:: SOURCE RECORDS

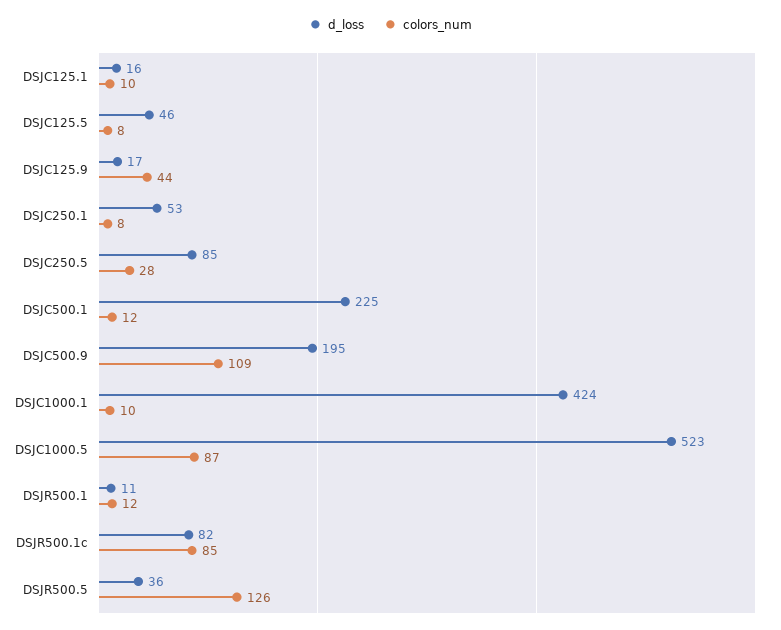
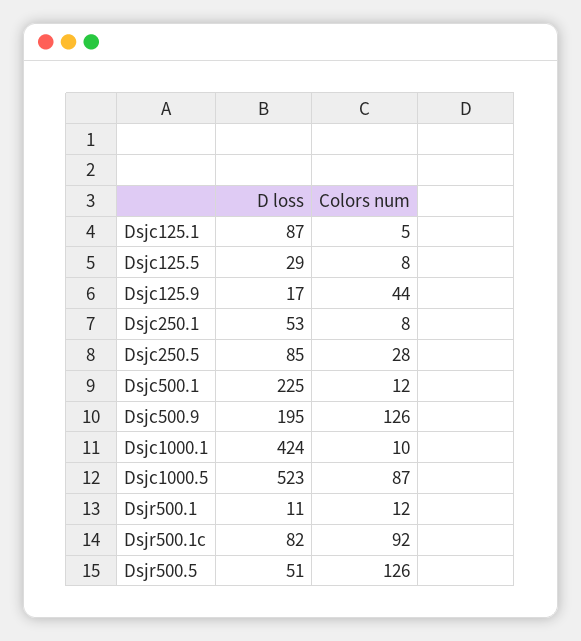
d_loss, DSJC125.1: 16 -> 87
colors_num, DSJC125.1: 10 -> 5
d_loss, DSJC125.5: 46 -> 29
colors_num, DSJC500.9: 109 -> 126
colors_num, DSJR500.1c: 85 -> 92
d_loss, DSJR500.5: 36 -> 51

::::
:: SOURCE RECORDS

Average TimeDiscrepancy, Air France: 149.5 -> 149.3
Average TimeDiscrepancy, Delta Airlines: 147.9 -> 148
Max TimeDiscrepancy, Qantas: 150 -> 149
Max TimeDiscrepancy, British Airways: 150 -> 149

::::
:: SOURCE RECORDS

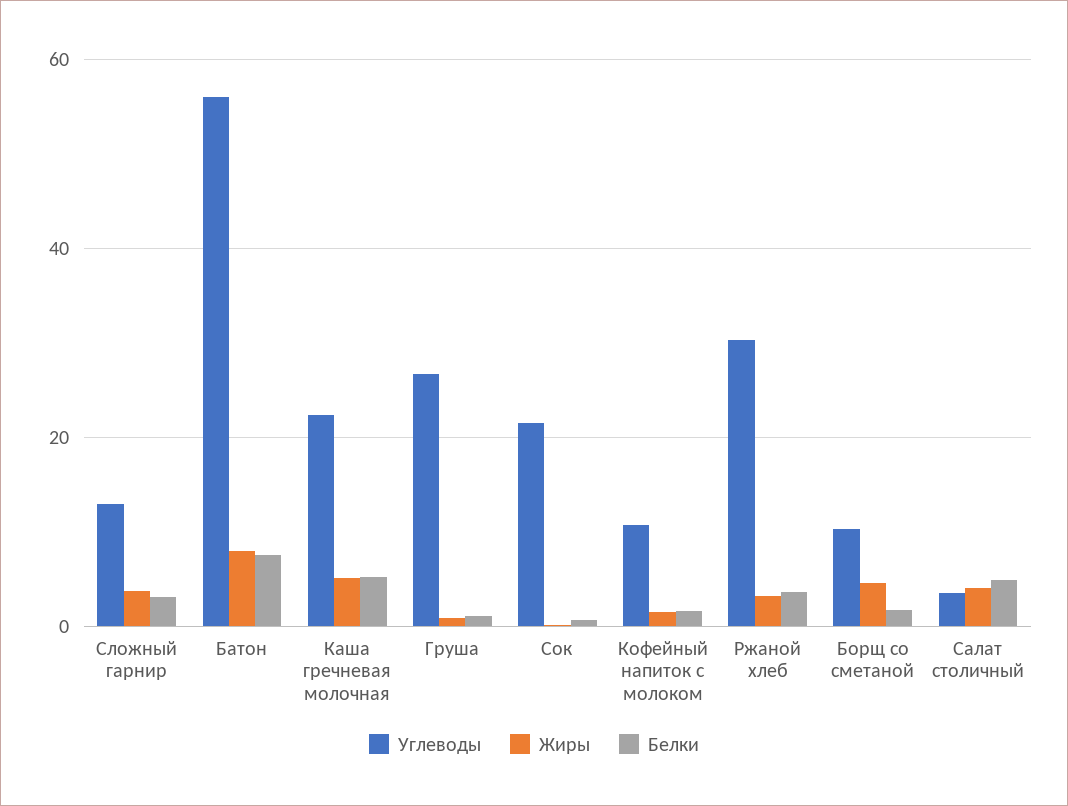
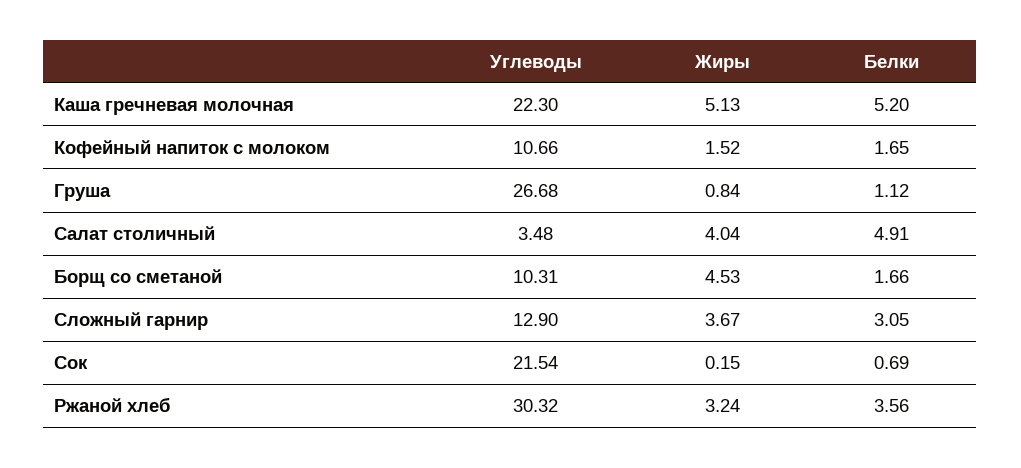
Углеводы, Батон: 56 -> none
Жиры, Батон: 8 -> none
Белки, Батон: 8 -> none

::::

=== INSTRUCTIONS TO FOLLOW ===
Here the job is to set down exactly the lines of the material above that fall between the one with "d_loss, DSJC125.1: 16 -> 87" and the one with "d_loss, DSJR500.5: 36 -> 51", inclusive, and nothing beyond them.

=== RESPONSE AREA ===
d_loss, DSJC125.1: 16 -> 87
colors_num, DSJC125.1: 10 -> 5
d_loss, DSJC125.5: 46 -> 29
colors_num, DSJC500.9: 109 -> 126
colors_num, DSJR500.1c: 85 -> 92
d_loss, DSJR500.5: 36 -> 51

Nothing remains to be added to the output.